Want to Ruin a Destination’s Appeal for Others? Take a Selfie and Post It
According to new research, when people are choosing a place for a big event, they want to feel unique
According to new research, when people are choosing a place for a big event, they want to feel unique
When planning a trip, or seeking a venue for a special celebration, prospective travellers often look at social-media photos of people enjoying possible destinations.
Such selfies can actually make the destinations seem less appealing, according to a recently published study . More specifically, if consumers are considering a place for a self-defining experience such as a wedding, proposal or special vacation, they won’t like it if they see other people pictured there.
The reason, researchers say, is that when a human is featured in a website picture or social-media post of a destination, it can give the viewer a sense that the person pictured has or is signalling ownership of the place.
“We want to stand out by being a little different,” says Zoe Y. Lu , an assistant professor of marketing at Tulane University and the lead author of the paper. “If my cousin saw a picture of my husband proposing to me at a particular national park, for example, my cousin would worry that choosing that same spot to propose to his loved one would be perceived as him being a boring person, lacking a sense of self.”
Across six studies, Lu and two colleagues looked at when and why human presence in online photos lowers viewers’ preference for what she calls “experience venues”—that is, destinations that serve not only as physical spaces but as symbolic arenas that provide a way for people to define themselves.
In one experiment, Lu and her team asked 416 online participants to look at images of two hiking trails, labeled A and B, and to imagine they were picking one for their New Year’s Day hike. Participants liked trail A better than trail B when no person was shown.
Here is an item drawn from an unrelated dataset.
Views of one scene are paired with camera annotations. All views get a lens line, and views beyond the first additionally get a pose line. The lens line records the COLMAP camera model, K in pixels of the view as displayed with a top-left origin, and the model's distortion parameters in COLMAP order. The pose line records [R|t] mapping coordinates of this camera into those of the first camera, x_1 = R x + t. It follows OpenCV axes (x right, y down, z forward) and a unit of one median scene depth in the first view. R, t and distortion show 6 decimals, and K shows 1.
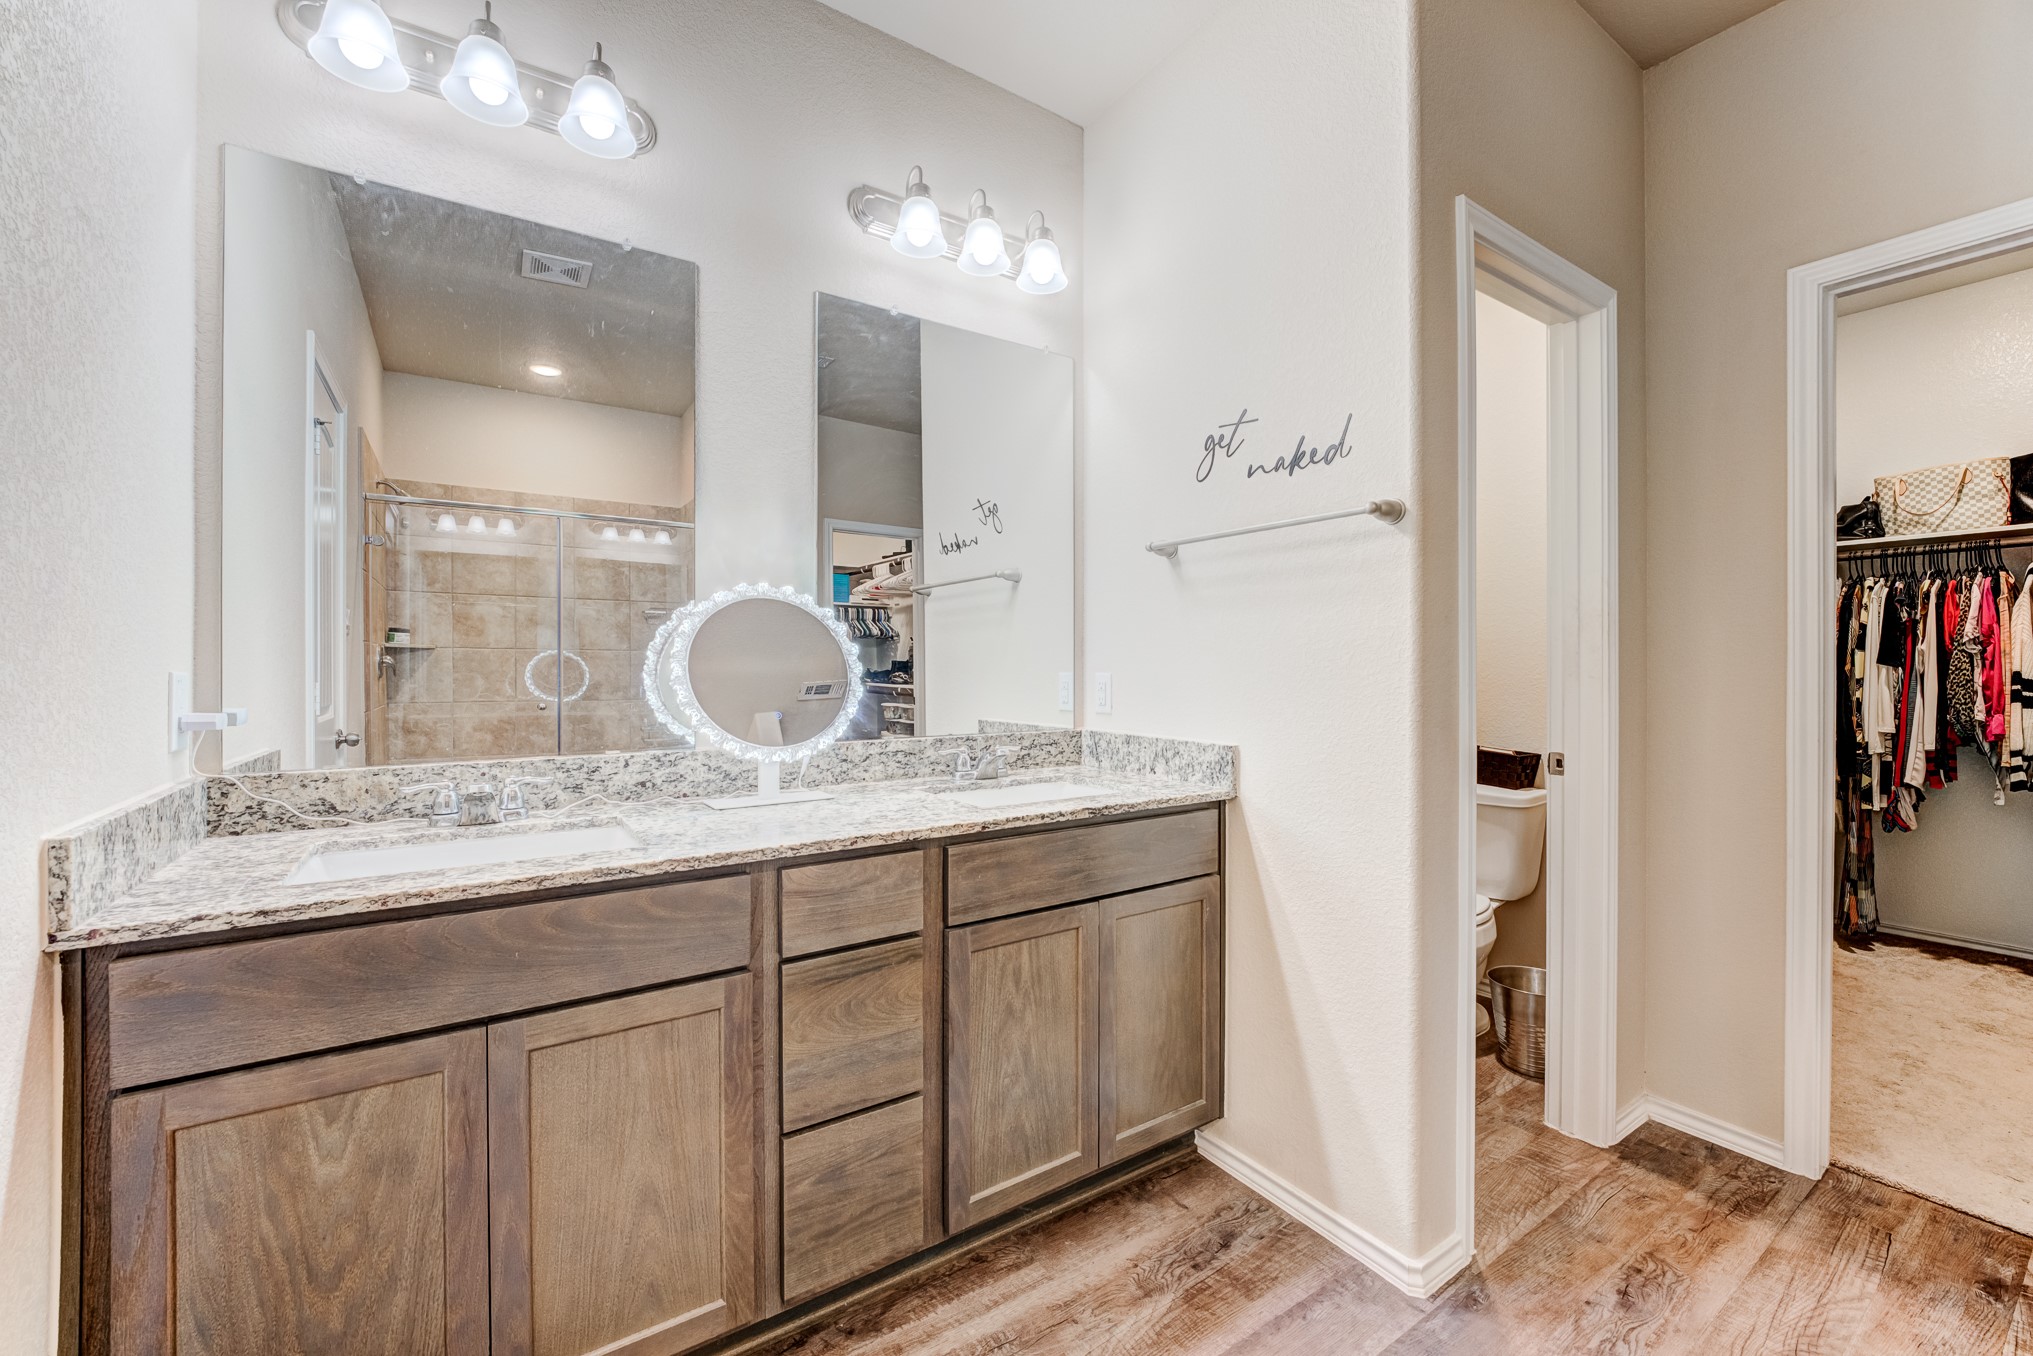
lens RADIAL K [[821.7, 0, 1016.3], [0, 821.7, 673.9], [0, 0, 1]] dist [-0.023990, 0.006167]
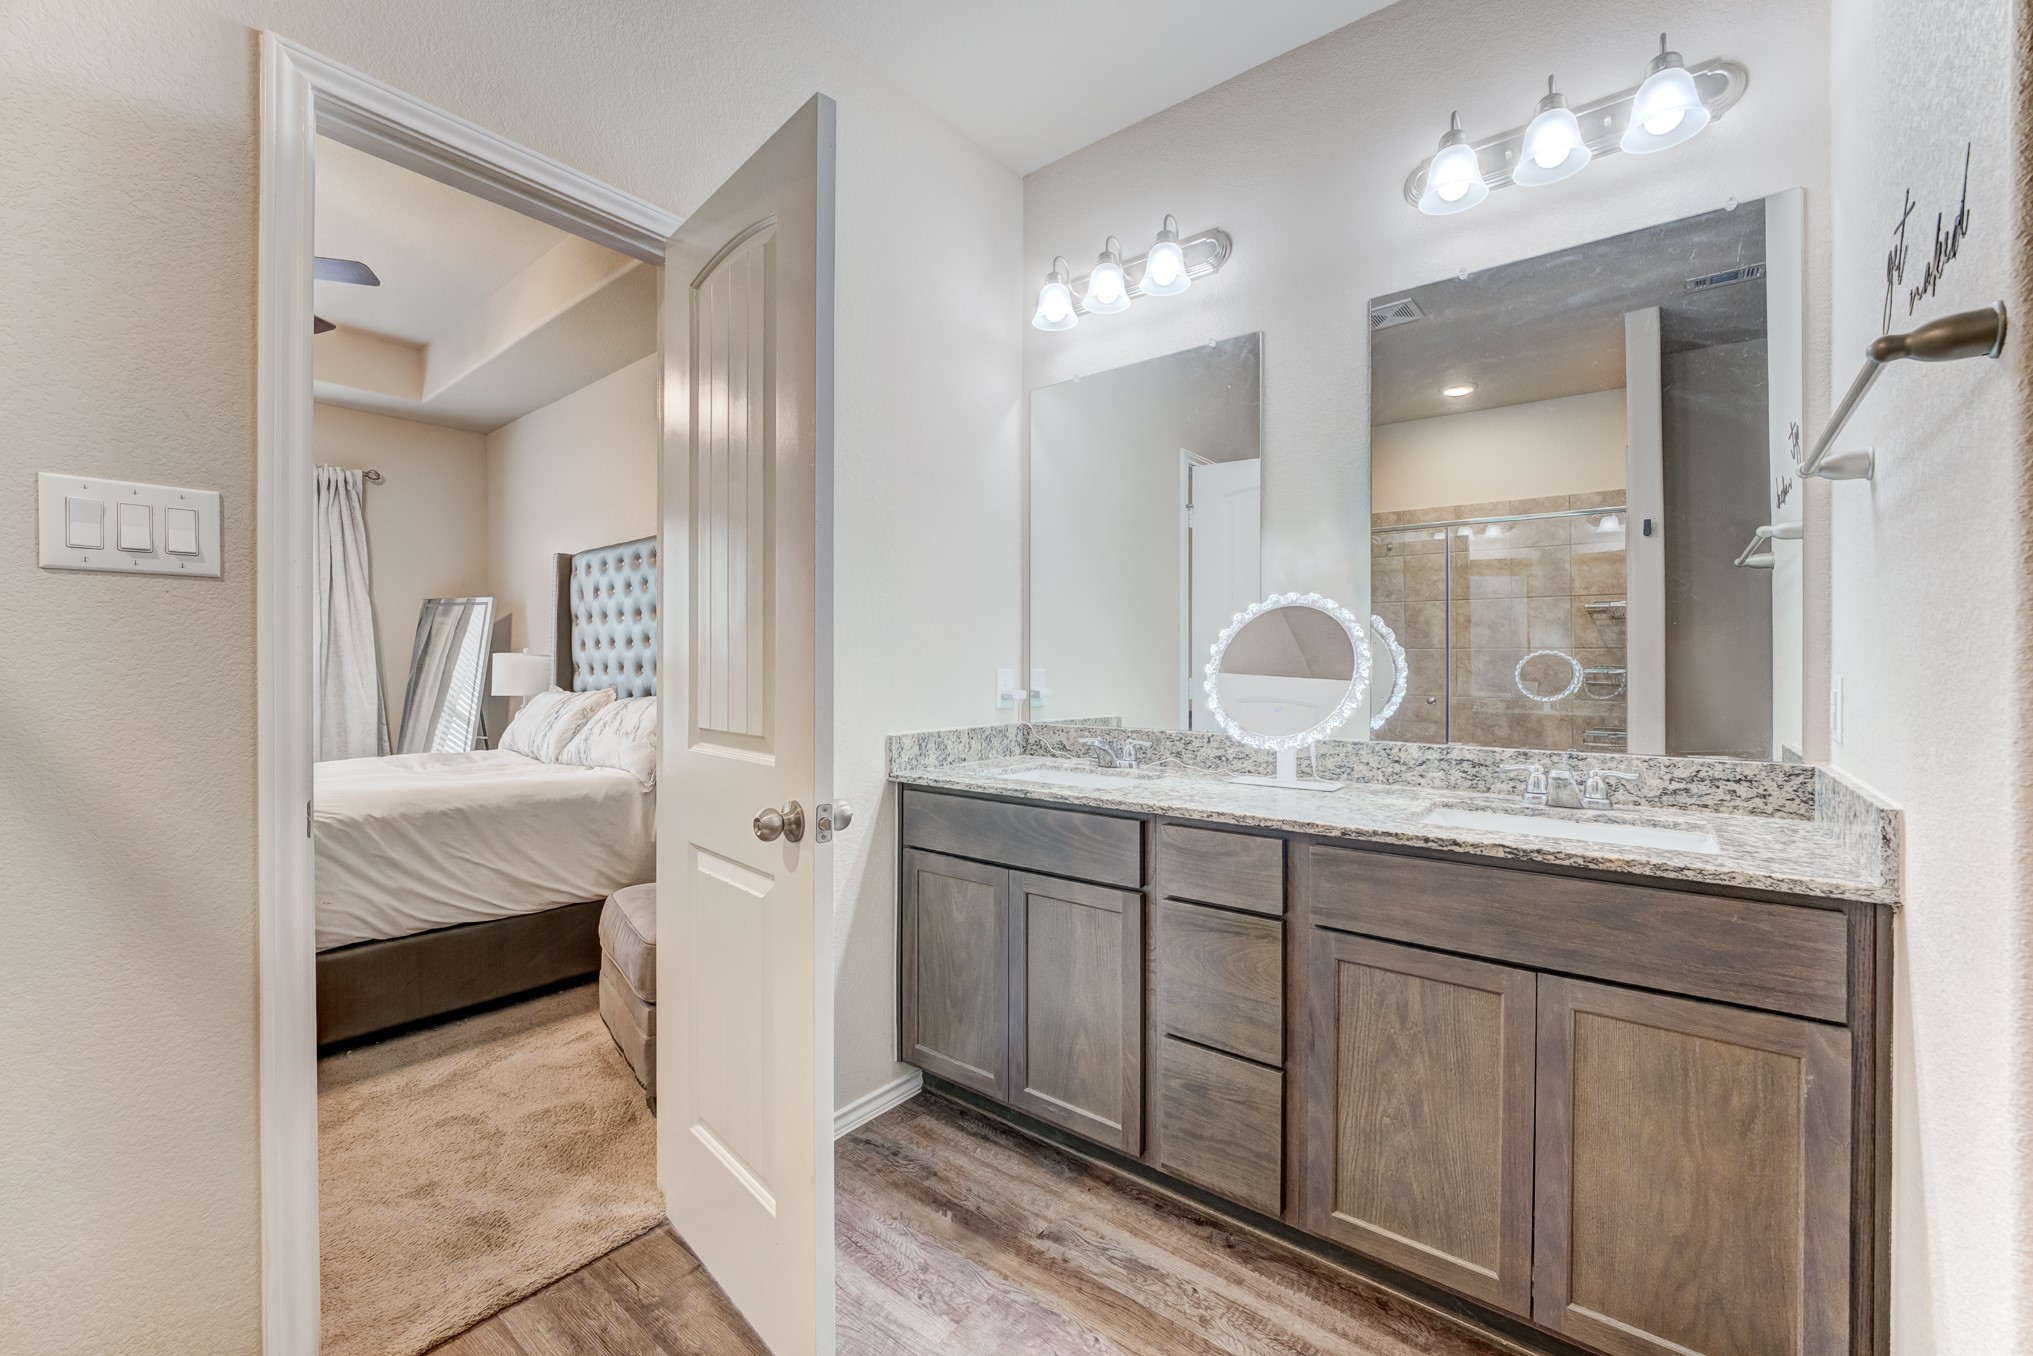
lens RADIAL K [[817.5, 0, 1013.0], [0, 817.5, 677.8], [0, 0, 1]] dist [-0.015981, 0.000625]
pose [[0.302523, 0.013947, -0.953040, 0.714196], [-0.009375, 0.999888, 0.011657, -0.003051], [0.953096, 0.005409, 0.302620, 0.322641]]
If there was a hiker present in the photo of trail A but not trail B, viewers preferred trail A significantly less than when no human was shown. “Our theory is that the hiker in the image offers kind of a territorial signal,” says Lu. “It says to our self-identity, ‘Someone else has been here, don’t try their hike, try a hike that seems like nobody has done.’ ”
In another experiment, participants were asked to imagine the photos they were being shown were of two potential wedding locations for themselves. Fifty-three percent of participants chose location A if neither picture included another couple tying the knot. But if another couple was shown in a photo of location A, and not in location B, only 27% of the participants chose location A.
By contrast, in another experiment, participants were told to imagine they were planning a wedding for someone else. As planners, they didn’t mind whether or not a couple was shown in the photo. “Wedding planners aren’t seeking self-identity the way their clients are,” Lu says.
Lu says that her research may have some implications for online marketers. “They might encourage previous customers not to post selfies of special experiences if they want new customers to try those experiences at the same location, which seems counterintuitive, I know,” she says.
Hotels and destinations, too, might reconsider including images of clearly visible guests and visitors in their marketing materials. And social-media influencers might want to skip the selfie in paid posts for destinations, so as not to seem territorial. One exception, Lu notes, is when the person in the photo has an identity that is distinct from that of the viewer, such as the owner of the venue, “but you might want to acknowledge that the person shown is the owner,” she says.